--- SUPPLIED DATA ---
───

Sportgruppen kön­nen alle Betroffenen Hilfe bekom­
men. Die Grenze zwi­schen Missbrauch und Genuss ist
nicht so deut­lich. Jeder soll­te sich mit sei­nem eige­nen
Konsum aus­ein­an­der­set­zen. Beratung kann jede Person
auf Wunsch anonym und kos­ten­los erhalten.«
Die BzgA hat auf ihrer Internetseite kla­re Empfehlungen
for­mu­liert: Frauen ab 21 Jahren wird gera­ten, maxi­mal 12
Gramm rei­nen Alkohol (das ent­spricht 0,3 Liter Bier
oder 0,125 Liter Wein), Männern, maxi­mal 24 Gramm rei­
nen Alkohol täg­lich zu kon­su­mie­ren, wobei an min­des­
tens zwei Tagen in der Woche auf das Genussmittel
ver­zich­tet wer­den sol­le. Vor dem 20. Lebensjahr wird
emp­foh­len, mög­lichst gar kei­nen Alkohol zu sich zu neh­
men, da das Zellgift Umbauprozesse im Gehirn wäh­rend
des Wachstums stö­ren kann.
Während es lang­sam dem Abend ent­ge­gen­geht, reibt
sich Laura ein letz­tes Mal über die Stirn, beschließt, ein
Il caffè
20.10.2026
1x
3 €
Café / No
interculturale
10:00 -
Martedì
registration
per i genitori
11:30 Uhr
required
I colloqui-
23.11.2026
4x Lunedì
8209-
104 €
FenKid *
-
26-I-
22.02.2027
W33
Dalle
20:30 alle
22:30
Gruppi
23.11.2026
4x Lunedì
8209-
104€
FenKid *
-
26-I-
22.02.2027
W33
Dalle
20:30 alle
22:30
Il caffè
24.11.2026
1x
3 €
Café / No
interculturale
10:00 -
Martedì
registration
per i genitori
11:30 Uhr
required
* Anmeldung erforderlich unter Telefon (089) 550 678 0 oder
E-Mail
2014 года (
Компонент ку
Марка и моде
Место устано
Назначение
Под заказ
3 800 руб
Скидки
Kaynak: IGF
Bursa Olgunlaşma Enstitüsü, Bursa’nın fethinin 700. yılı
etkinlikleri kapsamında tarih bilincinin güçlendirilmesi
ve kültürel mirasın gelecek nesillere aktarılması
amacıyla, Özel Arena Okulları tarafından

───

--- DESCRIPTION OF THE TASK ---
Tell how many lines in the records above contain "Alkohol", giving the number and no other words.

--- RESPONSE TO THIS EXERCISE ---
3